Start of Block

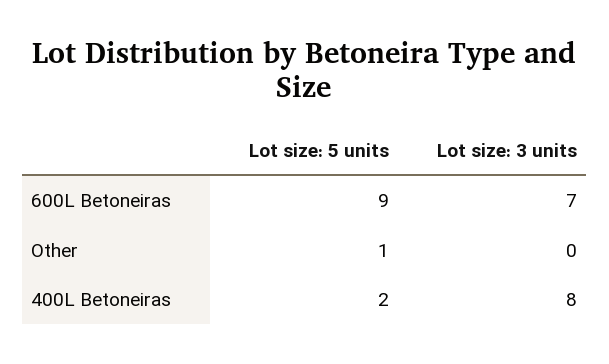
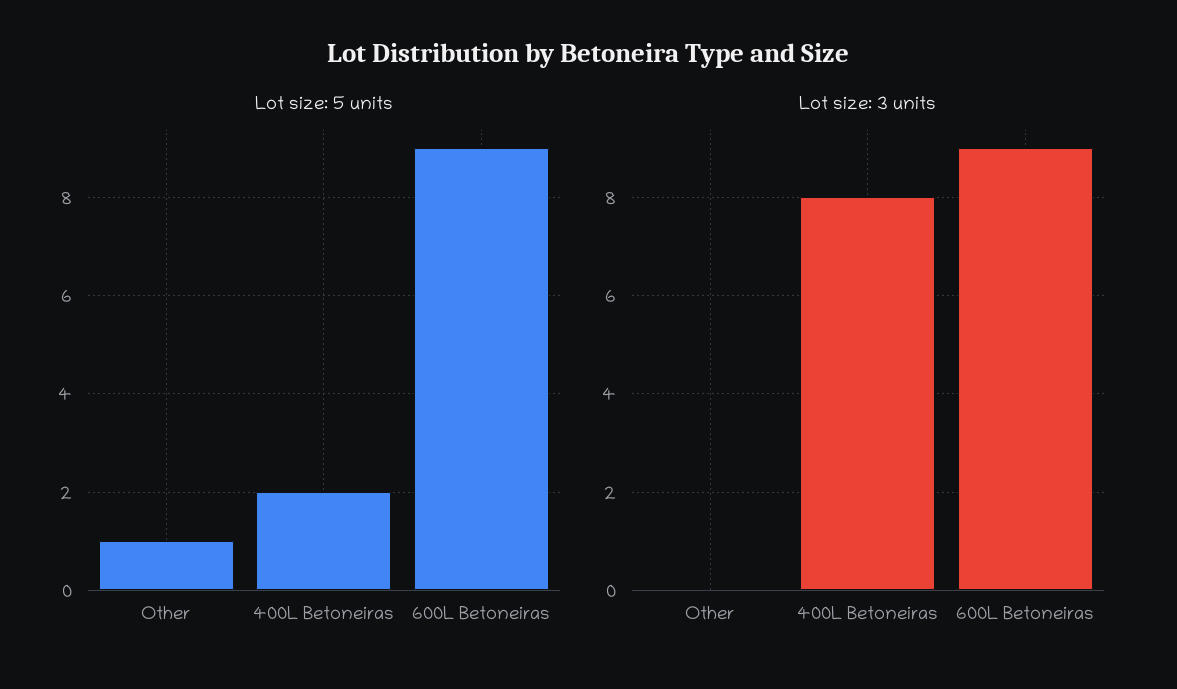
  {
    "Lot size: 5 units": {
      "600L Betoneiras": 9,
      "Other": 1,
      "400L Betoneiras": 2
    },
    "Lot size: 3 units": {
-     "600L Betoneiras": 7,
+     "600L Betoneiras": 9,
      "Other": 0,
      "400L Betoneiras": 8
    }
  }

End of Block

#### Aim of the task
Wherever "Betoneiras" appears in a line of the entries, copy that line.

#### Final answer
      "600L Betoneiras": 9,
      "400L Betoneiras": 2
-     "600L Betoneiras": 7,
+     "600L Betoneiras": 9,
      "400L Betoneiras": 8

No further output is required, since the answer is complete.